La libertad de prensa, cuyo día hoy celebramos, siempre tendrá enemigos. Pero, como manifestación concreta de la libertad de expresión que es y a la que todos tenemos derecho, nunca le han faltado ni le van a faltar defensores. Basta con escribir este editorial, o leerlo, para materializar una libertad individual que, lejos de ser un regalo, conlleva su obligatoria responsabilidad.
Qué bien lo supo expresar la Declaración Universal de Derechos del Hombre y el Ciudadano en 1789: “La libre comunicación de los pensamientos y de las opiniones es uno de los derechos más preciados del hombre; todo ciudadano puede por lo tanto hablar, escribir e imprimir libremente, a condición de responder a los abusos de esta libertad en los casos determinados por la ley.”

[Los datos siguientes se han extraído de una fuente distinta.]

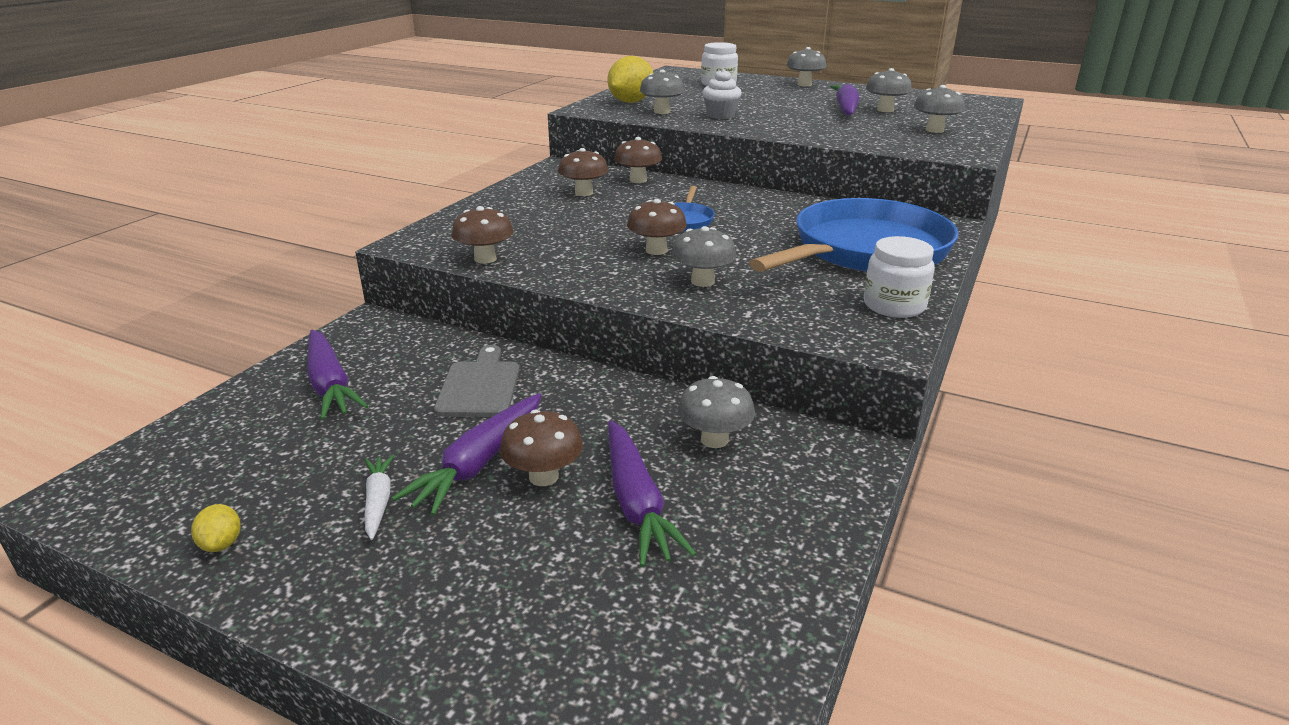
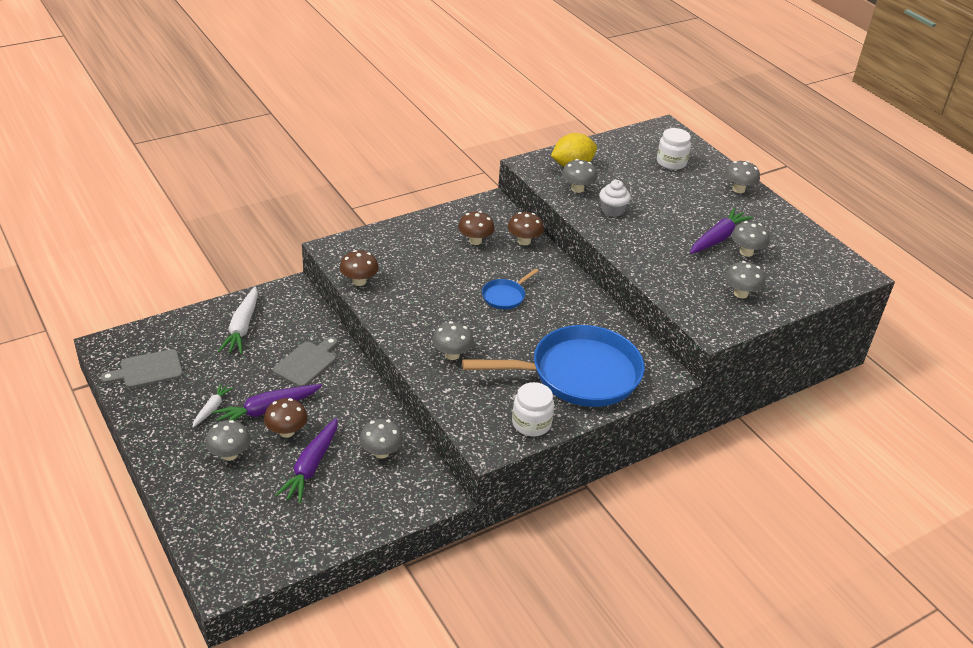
camera: 30 degrees right, 10 degrees up
yellow lemon [191,504,241,552] -> none
purple carrot [307,330,369,420] -> white carrot [218,287,258,354]
brown mushroom [627,199,687,255] -> none
none -> grey cutting board [101,349,183,388]
none -> grey mushroom [205,420,251,461]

Por la ley. No por la intimidación del poder ni por sus amenazas, al medio o a la persona. No por la censura previa ni por la autocensura sobrevenida en la estela de lo políticamente correcto. No por la presión económica, por los chantajes velados o los castigos en forma de vetos, señalamientos o ruedas de prensa sin preguntas. No porque alguien decida arrogarse el poder de decidir de qué se puede hablar y de qué no; cuándo, dónde y cómo hacerlo. Ni siquiera por la presión popular.
La libertad de prensa y la libertad de expresión son pilares de un Estado de Derecho sano, firme y democrático, instrumentos al servicio de la transparencia, la rendición de cuentas y la sana confrontación de ideas.
Sin su ejercicio, que es libre o no es, la sociedad estaría privada de información crítica, y su capacidad de cuestionar, debatir y fiscalizar se vería restringida. Porque en un clima político y social cada vez más polarizado, la prensa libre tiene el poder de iluminar los rincones oscuros y mantener a los poderosos bajo escrutinio constante, siempre bajo el faro de la verdad que, hay que puntualizar, no tiene dueño.